● WORK TO BE COMPLETED
In the text on smart factory networks, which new technology can deliver the high-speed requirement?

● TEXT PASSAGE

Content starts

The smart factories of the future are built on advanced autonomous systems that perform key tasks with extreme accuracy at high speed. To realize these capabilities, the industrial automation components being utilized, including state-of-the-art motion controllers, need to be able to effectively share data. Selecting devices that incorporate the latest network technologies to share large volumes of data at high speed is essential for machine builders and system integrators committed to delivering value-adding machines to industry players.
The high-speed requirement can be delivered by a new technology known as Time-Sensitive networking (TSN). Machine builders and system integrators need to have highly reliable high-performance networks to support their applications.
Machine builders and system integrators are facing a growing demand for autonomous setups that leverage rotatory equipment or linear actuators to interact with the surrounding environment and perform key tasks. These solutions typically need to offer speed, high encoder resolutions and low tolerances while combining complex, multi-axis systems, where all parts run in sync with extreme repeatability.

Content ends

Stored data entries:
Content starts

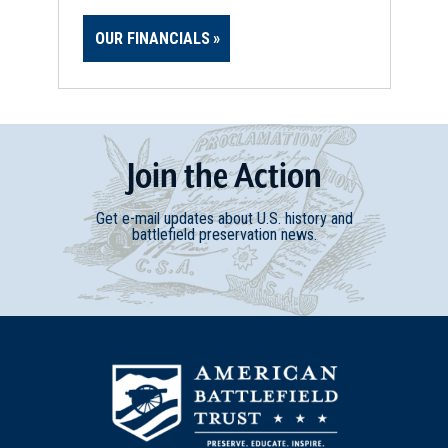
OUR FINANCIALS
Join
t
he
Action
Get e-mail updates about U.S. history and
battlefield preservation news.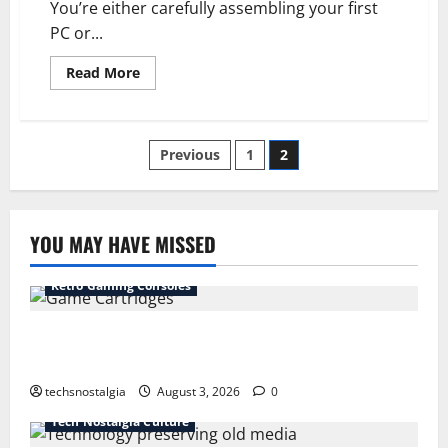
You’re either carefully assembling your first
PC or...
Read
Read More
more
about
Beyond
Beige:
The
Posts
Previous
1
2
PC
Case’s
Wild
pagination
Evolution
YOU MAY HAVE MISSED
Retro Gaming Consoles
15 Rare Game Cartridges Every Collector Should
Know
techsnostalgia
August 3, 2026
0
Tech Nostalgia Culture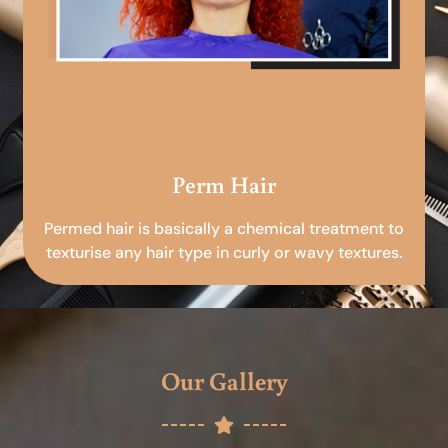
Perm Hair
Permed hair is basically a chemical treatment to
texturise any hair type in curly or wavy textures.
Our Gallery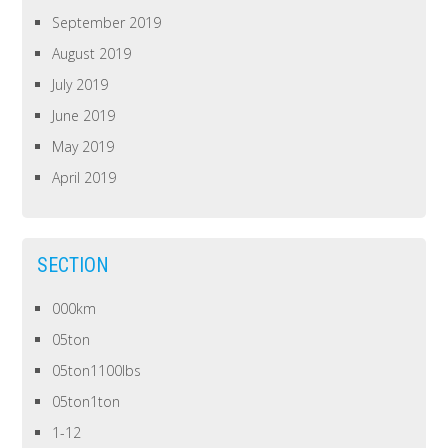
September 2019
August 2019
July 2019
June 2019
May 2019
April 2019
SECTION
000km
05ton
05ton1100lbs
05ton1ton
1-12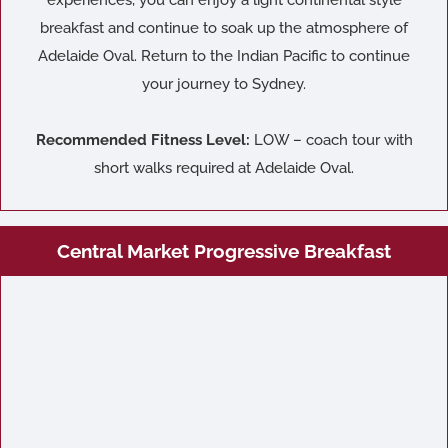
experiences, you can enjoy a light continental style
breakfast and continue to soak up the atmosphere of
Adelaide Oval. Return to the Indian Pacific to continue
your journey to Sydney.
Recommended Fitness Level:
LOW – coach tour with
short walks required at Adelaide Oval.
Central Market Progressive Breakfast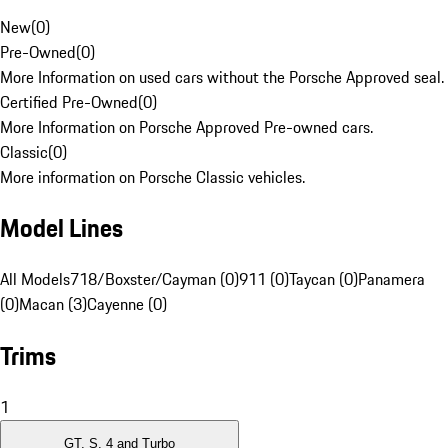
New
(
0
)
Pre-Owned
(
0
)
More Information on used cars without the Porsche Approved seal.
Certified Pre-Owned
(
0
)
More Information on Porsche Approved Pre-owned cars.
Classic
(
0
)
More information on Porsche Classic vehicles.
Model Lines
All Models
718/Boxster/Cayman (0)
911 (0)
Taycan (0)
Panamera
(0)
Macan (3)
Cayenne (0)
Trims
1
GT, S, 4 and Turbo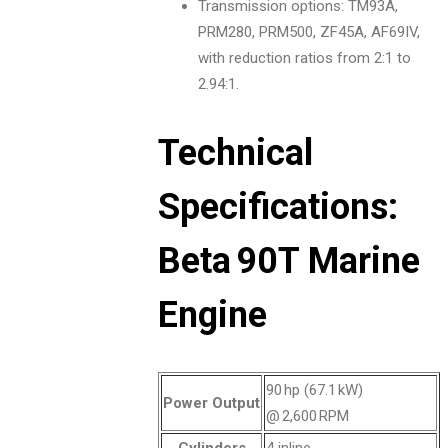
Transmission options: TM93A,
PRM280, PRM500, ZF45A, AF69IV,
with reduction ratios from 2:1 to
2.94:1.
Technical
Specifications:
Beta 90T Marine
Engine
90 hp (67.1 kW)
Power Output
@ 2,600 RPM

Content ends

● THE ANSWER
Time-Sensitive networking (TSN).